Auf Druck der Politik und der Bergarbeitergewerkschaft schlossen sich die Bergwerksbesitzer am 27. November 1968 zur Ruhrkohle AG zusammen. Die Fusion der damals noch fördernden 52 Schachtanlagen gilt als erster wichtiger Schritt des geordneten Rückzugs des deutschen Steinkohlebergbaus. Ein Ausstieg, der schließlich 50 Jahre dauerte und viele Subventionsmilliarden kostete.
Wie viele, lässt sich nicht genau sagen – über Subventionen reden Politik und Unternehmen nicht gerne. Als das Essener Wirtschaftsforschungsinstitut RWI 2005 nachrechnete, standen unter dem Strich fast 130 Milliarden Euro. „Das waren vor allem Absatzhilfen, um die teure deutsche Steinkohle überhaupt verkaufen zu können“, sagt der an der Untersuchung beteiligte Energieökonom Manuel Frondel. Inzwischen, schätzt der Experte, „dürften wir uns auf rund 200 Milliarden Euro an Subventionen zubewegen, die geflossen sind und noch fließen“.
Dass der Bergbau über Jahre so massive Unterstützung erhielt, führt Frondel auf eine große Pro-KohleKoalition zurück. „Politik, Bergbauunternehmen und Gewerkschaft haben eine Interessengemeinschaft zulasten der Stromverbraucher und der Steuerzahler gebildet“, meint er. Hinzu komme, dass sich die Region mit dem Bergbau identifiziert habe. „Der Bergbau ist eben eine sehr emotionale Branche.“Deshalb habe es die Politik schwergehabt, die Bevölkerung von der Notwendigkeit zu überzeugen, „dass man sich von diesem Wirtschaftszweig verabschieden muss“. Ohne die Subventionen wäre „der Strukturwandel an der Ruhr schneller in Gang gekommen“.
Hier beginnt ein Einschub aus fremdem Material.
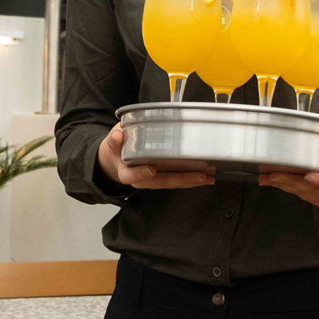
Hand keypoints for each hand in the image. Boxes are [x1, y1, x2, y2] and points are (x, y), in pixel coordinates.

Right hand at [97, 123, 214, 189]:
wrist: (114, 162)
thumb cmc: (116, 150)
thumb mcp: (111, 143)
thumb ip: (115, 139)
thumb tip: (118, 135)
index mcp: (126, 172)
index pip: (132, 175)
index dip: (141, 173)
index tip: (151, 169)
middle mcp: (141, 180)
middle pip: (161, 182)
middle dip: (181, 179)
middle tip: (199, 175)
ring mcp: (153, 181)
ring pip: (172, 183)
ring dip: (191, 181)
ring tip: (208, 177)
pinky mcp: (162, 178)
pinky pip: (177, 181)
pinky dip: (191, 179)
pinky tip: (205, 176)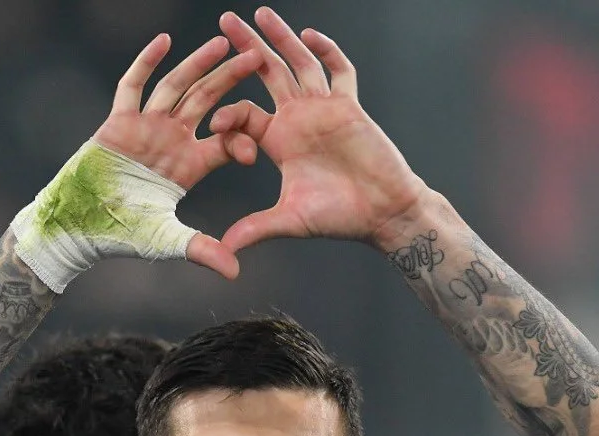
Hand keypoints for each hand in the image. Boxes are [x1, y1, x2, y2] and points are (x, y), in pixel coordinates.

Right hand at [90, 33, 264, 278]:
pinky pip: (133, 86)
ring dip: (199, 65)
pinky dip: (147, 62)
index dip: (242, 137)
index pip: (225, 142)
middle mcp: (173, 140)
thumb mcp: (167, 241)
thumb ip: (201, 250)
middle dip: (232, 80)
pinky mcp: (119, 121)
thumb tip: (234, 272)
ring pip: (177, 88)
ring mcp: (146, 127)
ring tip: (223, 42)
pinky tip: (165, 41)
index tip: (257, 141)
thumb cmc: (122, 235)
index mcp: (190, 166)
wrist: (81, 227)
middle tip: (258, 57)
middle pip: (208, 103)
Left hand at [211, 8, 430, 251]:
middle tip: (225, 21)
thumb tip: (224, 249)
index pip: (244, 113)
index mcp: (277, 141)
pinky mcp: (349, 105)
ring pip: (298, 62)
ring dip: (280, 38)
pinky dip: (326, 51)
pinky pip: (338, 70)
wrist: (382, 213)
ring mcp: (323, 108)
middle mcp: (297, 119)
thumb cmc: (339, 217)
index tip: (216, 123)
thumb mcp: (289, 220)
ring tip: (259, 13)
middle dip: (246, 48)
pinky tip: (309, 34)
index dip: (228, 115)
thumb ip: (256, 228)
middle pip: (266, 74)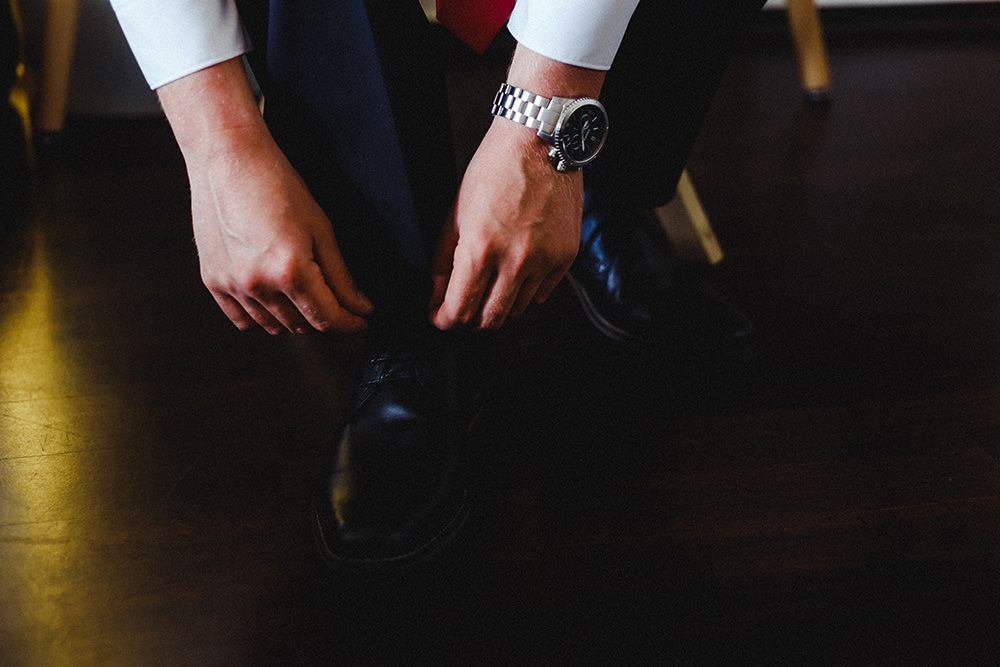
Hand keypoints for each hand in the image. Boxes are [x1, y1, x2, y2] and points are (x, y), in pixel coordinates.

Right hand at [157, 58, 372, 334]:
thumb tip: (359, 306)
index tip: (360, 322)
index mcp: (290, 271)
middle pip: (301, 325)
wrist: (230, 160)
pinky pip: (242, 320)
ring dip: (295, 319)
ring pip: (273, 326)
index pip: (327, 317)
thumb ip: (341, 276)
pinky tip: (275, 301)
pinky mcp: (213, 281)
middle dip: (324, 318)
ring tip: (305, 297)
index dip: (349, 323)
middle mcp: (259, 284)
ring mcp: (232, 285)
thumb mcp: (321, 230)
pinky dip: (262, 317)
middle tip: (337, 303)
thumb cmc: (277, 185)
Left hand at [429, 118, 581, 329]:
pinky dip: (526, 291)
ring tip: (490, 286)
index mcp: (481, 248)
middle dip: (470, 321)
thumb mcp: (457, 210)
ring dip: (499, 305)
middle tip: (462, 310)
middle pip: (490, 319)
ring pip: (517, 310)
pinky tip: (516, 273)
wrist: (541, 142)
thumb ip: (444, 258)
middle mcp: (515, 260)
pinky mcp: (566, 257)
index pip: (460, 308)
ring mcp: (544, 261)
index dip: (444, 320)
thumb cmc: (497, 168)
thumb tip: (436, 292)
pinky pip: (542, 294)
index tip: (440, 318)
Ganz anders sieht das Stefan Berger, der an der Ruhr-Universität das Institut für soziale Bewegungen leitet. „Nirgends auf der Welt ist der Strukturwandel schwerindustrieller Ballungsregionen vergleichsweise so gut gelungen wie im Ruhrgebiet“, ist Berger überzeugt. Er verweist auf die Montanregionen in Großbritannien und den USA. Dort habe man die Umstrukturierung den Märkten überlassen. „Das hat zum Zusammenbruch ganzer Industrien innerhalb kurzer Zeit und im schlimmsten Fall zu Geisterstadt-Phänomenen geführt, wie wir sie aus Detroit, aber auch aus den Montanregionen im Norden Englands und in Südwales kennen.“In Westdeutschland sei dagegen der „rheinische Kapitalismus“mit seiner starken Stellung der Gewerkschaften relativ gut in der Lage gewesen, den Umbruch zu steuern.
Wenn es hart auf hart kam, zogen Bergleute in Unterhosen und der Parole „Kanzler, hier mein letztes Hemd“zum Bonner Regierungsviertel, um Subventionskürzungen abzuwehren. Als die Gewerkschaft 2007 doch dem Ende des Bergbaus zustimmen musste, konnte sie heraushandeln, dass die Bergleute nach 25 Jahren unter Tage mit 50 in Rente gehen dürfen.
Und Hauer Stieglan? Der muss mit seinen Kollegen noch das tun, was in der Bergmannssprache „rauben“heißt. Was noch brauchbar ist, wird ausgebaut. Das ganze nächste Jahr dauert das Aufräumen unter Tage wohl noch. Dann ist auch für Stieglan Schluss, weil er das Alter erreicht hat, mit dem Bergleute in Rente gehen dürfen. Also spürt er keine Wehmut, wenn er an seinen Abschied von der Kohle denkt? „Kommt noch“, sagt Stieglan.